** Activity **
Can you transcribe every record below exactly as it appears?

*** Opening Records provided ***

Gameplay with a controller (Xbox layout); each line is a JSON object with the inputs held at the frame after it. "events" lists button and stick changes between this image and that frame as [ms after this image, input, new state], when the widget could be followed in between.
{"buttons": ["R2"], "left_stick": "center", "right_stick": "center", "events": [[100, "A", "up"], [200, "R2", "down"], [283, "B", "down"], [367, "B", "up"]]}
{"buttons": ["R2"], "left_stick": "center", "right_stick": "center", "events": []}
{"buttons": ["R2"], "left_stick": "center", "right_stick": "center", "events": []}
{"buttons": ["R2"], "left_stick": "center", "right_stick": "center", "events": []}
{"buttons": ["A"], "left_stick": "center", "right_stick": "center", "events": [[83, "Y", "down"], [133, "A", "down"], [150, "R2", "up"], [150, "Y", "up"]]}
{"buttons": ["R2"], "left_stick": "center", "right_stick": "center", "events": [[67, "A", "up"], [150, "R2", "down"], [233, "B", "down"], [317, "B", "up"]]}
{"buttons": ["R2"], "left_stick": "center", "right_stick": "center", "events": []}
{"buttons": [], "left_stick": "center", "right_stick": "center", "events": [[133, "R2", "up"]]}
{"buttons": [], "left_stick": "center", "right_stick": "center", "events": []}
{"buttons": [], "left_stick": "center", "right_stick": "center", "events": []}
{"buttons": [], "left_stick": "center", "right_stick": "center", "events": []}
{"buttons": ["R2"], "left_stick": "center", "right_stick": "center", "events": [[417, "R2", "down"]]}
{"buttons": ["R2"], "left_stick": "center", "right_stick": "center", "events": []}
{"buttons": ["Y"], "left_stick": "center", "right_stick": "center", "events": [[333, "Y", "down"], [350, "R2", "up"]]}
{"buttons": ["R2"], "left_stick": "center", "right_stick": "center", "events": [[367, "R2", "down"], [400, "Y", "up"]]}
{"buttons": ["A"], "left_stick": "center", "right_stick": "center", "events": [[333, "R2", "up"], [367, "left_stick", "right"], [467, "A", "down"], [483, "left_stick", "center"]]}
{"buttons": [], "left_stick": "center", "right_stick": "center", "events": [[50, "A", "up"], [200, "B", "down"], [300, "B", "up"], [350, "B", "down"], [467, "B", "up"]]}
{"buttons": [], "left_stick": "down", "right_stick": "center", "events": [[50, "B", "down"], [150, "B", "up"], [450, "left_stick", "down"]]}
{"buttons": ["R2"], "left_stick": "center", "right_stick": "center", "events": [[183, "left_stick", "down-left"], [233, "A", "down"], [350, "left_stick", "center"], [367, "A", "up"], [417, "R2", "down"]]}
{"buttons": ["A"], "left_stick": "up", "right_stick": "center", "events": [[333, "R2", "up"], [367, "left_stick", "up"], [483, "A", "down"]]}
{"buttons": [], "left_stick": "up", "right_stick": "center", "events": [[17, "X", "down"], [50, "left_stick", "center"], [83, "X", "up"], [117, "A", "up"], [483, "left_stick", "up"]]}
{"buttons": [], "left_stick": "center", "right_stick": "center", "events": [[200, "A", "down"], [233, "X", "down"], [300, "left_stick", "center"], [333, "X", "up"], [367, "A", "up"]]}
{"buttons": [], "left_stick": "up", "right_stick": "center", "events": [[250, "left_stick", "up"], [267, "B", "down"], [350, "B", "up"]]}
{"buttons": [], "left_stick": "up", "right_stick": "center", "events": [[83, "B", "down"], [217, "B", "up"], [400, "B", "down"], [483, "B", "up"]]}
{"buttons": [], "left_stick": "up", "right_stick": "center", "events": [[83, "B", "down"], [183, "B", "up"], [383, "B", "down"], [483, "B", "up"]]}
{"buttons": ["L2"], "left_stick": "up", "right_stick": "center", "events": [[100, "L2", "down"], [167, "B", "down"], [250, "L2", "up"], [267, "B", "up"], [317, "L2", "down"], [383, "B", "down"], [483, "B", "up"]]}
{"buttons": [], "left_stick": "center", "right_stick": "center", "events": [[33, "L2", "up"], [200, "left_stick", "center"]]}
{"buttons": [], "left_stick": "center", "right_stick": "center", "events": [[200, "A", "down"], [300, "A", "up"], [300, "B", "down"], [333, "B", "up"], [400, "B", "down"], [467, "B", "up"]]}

*** Closing Records provided ***

** Answer **
Gameplay with a controller (Xbox layout); each line is a JSON object with the inputs held at the frame after it. "events" lists button and stick changes between this image and that frame as [ms after this image, input, new state], when the widget could be followed in between.
{"buttons": ["R2"], "left_stick": "center", "right_stick": "center", "events": [[100, "A", "up"], [200, "R2", "down"], [283, "B", "down"], [367, "B", "up"]]}
{"buttons": ["R2"], "left_stick": "center", "right_stick": "center", "events": []}
{"buttons": ["R2"], "left_stick": "center", "right_stick": "center", "events": []}
{"buttons": ["R2"], "left_stick": "center", "right_stick": "center", "events": []}
{"buttons": ["A"], "left_stick": "center", "right_stick": "center", "events": [[83, "Y", "down"], [133, "A", "down"], [150, "R2", "up"], [150, "Y", "up"]]}
{"buttons": ["R2"], "left_stick": "center", "right_stick": "center", "events": [[67, "A", "up"], [150, "R2", "down"], [233, "B", "down"], [317, "B", "up"]]}
{"buttons": ["R2"], "left_stick": "center", "right_stick": "center", "events": []}
{"buttons": [], "left_stick": "center", "right_stick": "center", "events": [[133, "R2", "up"]]}
{"buttons": [], "left_stick": "center", "right_stick": "center", "events": []}
{"buttons": [], "left_stick": "center", "right_stick": "center", "events": []}
{"buttons": [], "left_stick": "center", "right_stick": "center", "events": []}
{"buttons": ["R2"], "left_stick": "center", "right_stick": "center", "events": [[417, "R2", "down"]]}
{"buttons": ["R2"], "left_stick": "center", "right_stick": "center", "events": []}
{"buttons": ["Y"], "left_stick": "center", "right_stick": "center", "events": [[333, "Y", "down"], [350, "R2", "up"]]}
{"buttons": ["R2"], "left_stick": "center", "right_stick": "center", "events": [[367, "R2", "down"], [400, "Y", "up"]]}
{"buttons": ["A"], "left_stick": "center", "right_stick": "center", "events": [[333, "R2", "up"], [367, "left_stick", "right"], [467, "A", "down"], [483, "left_stick", "center"]]}
{"buttons": [], "left_stick": "center", "right_stick": "center", "events": [[50, "A", "up"], [200, "B", "down"], [300, "B", "up"], [350, "B", "down"], [467, "B", "up"]]}
{"buttons": [], "left_stick": "down", "right_stick": "center", "events": [[50, "B", "down"], [150, "B", "up"], [450, "left_stick", "down"]]}
{"buttons": ["R2"], "left_stick": "center", "right_stick": "center", "events": [[183, "left_stick", "down-left"], [233, "A", "down"], [350, "left_stick", "center"], [367, "A", "up"], [417, "R2", "down"]]}
{"buttons": ["A"], "left_stick": "up", "right_stick": "center", "events": [[333, "R2", "up"], [367, "left_stick", "up"], [483, "A", "down"]]}
{"buttons": [], "left_stick": "up", "right_stick": "center", "events": [[17, "X", "down"], [50, "left_stick", "center"], [83, "X", "up"], [117, "A", "up"], [483, "left_stick", "up"]]}
{"buttons": [], "left_stick": "center", "right_stick": "center", "events": [[200, "A", "down"], [233, "X", "down"], [300, "left_stick", "center"], [333, "X", "up"], [367, "A", "up"]]}
{"buttons": [], "left_stick": "up", "right_stick": "center", "events": [[250, "left_stick", "up"], [267, "B", "down"], [350, "B", "up"]]}
{"buttons": [], "left_stick": "up", "right_stick": "center", "events": [[83, "B", "down"], [217, "B", "up"], [400, "B", "down"], [483, "B", "up"]]}
{"buttons": [], "left_stick": "up", "right_stick": "center", "events": [[83, "B", "down"], [183, "B", "up"], [383, "B", "down"], [483, "B", "up"]]}
{"buttons": ["L2"], "left_stick": "up", "right_stick": "center", "events": [[100, "L2", "down"], [167, "B", "down"], [250, "L2", "up"], [267, "B", "up"], [317, "L2", "down"], [383, "B", "down"], [483, "B", "up"]]}
{"buttons": [], "left_stick": "center", "right_stick": "center", "events": [[33, "L2", "up"], [200, "left_stick", "center"]]}
{"buttons": [], "left_stick": "center", "right_stick": "center", "events": [[200, "A", "down"], [300, "A", "up"], [300, "B", "down"], [333, "B", "up"], [400, "B", "down"], [467, "B", "up"]]}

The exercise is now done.